Task brief – The answer must be an exact copy of the records, with no pictures in it.

*** Supplied entries Section Begins ***

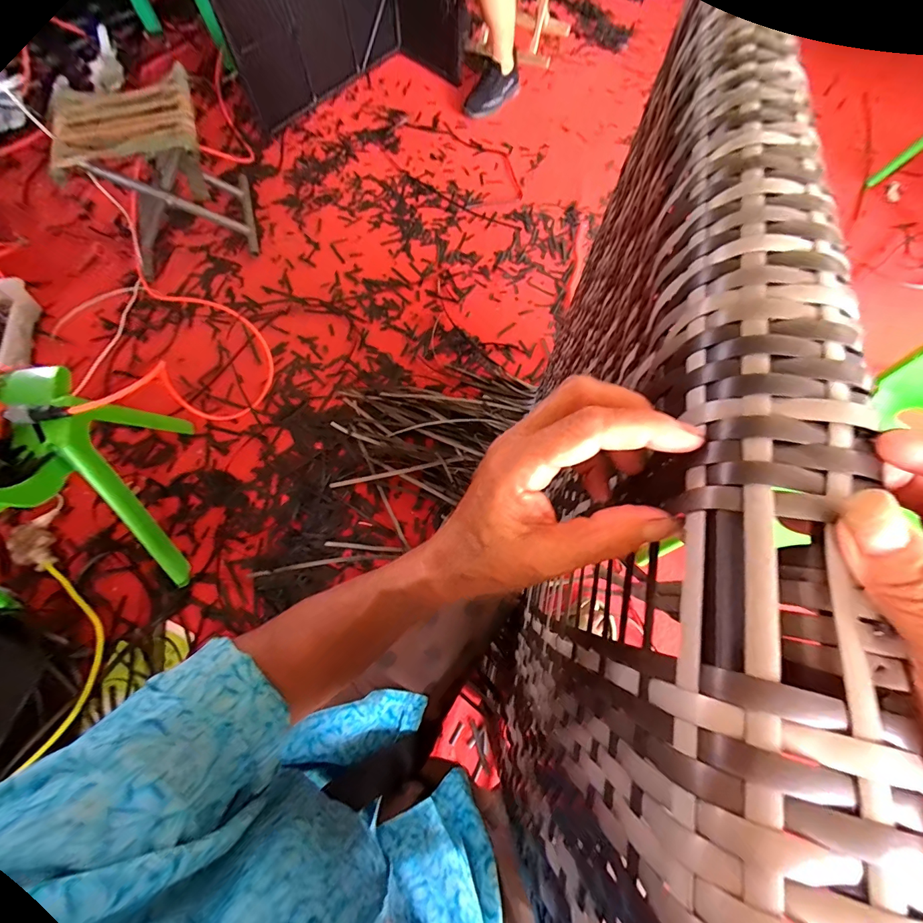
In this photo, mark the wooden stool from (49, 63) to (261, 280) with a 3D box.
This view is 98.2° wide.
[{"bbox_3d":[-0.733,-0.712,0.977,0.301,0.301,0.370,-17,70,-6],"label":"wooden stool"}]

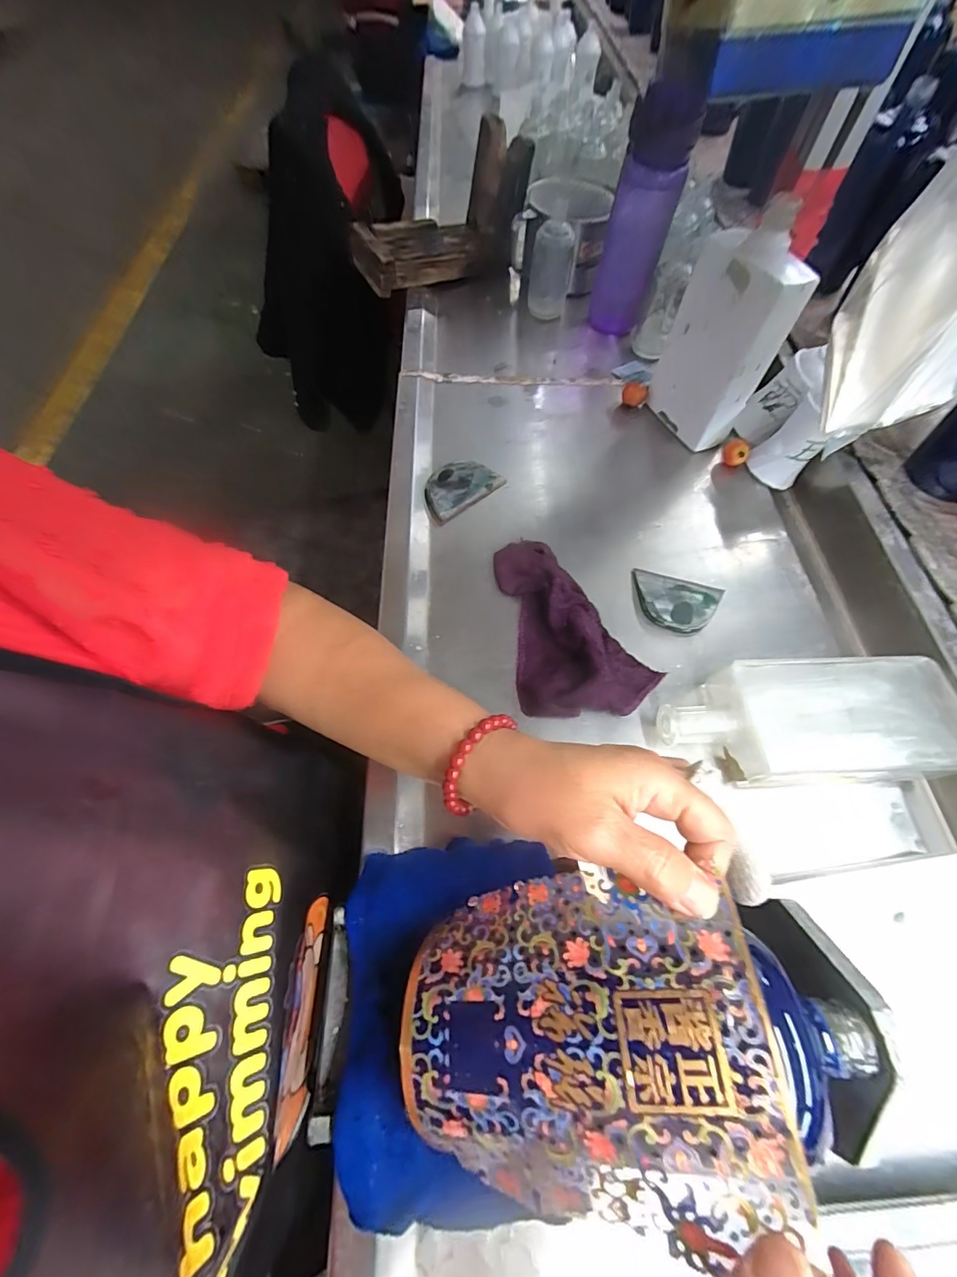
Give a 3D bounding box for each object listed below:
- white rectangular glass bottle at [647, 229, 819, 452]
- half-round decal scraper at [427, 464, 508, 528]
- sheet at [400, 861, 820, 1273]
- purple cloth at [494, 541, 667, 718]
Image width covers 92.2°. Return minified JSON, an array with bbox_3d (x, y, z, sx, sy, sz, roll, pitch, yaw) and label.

*** Supplied entries Section Ends ***

Response –
In this photo, mark the wooden stool from (49, 63) to (261, 280) with a 3D box.
This view is 98.2° wide.
[{"bbox_3d":[-0.733,-0.712,0.977,0.301,0.301,0.370,-17,70,-6],"label":"wooden stool"}]

Give a 3D bounding box for each object listed below:
- white rectangular glass bottle at [647, 229, 819, 452]
- half-round decal scraper at [427, 464, 508, 528]
- sheet at [400, 861, 820, 1273]
- purple cloth at [494, 541, 667, 718]
Image width covers 92.2°. Return minified JSON, an array with bbox_3d (x, y, z, sx, sy, sz, roll, pitch, yaw) and label.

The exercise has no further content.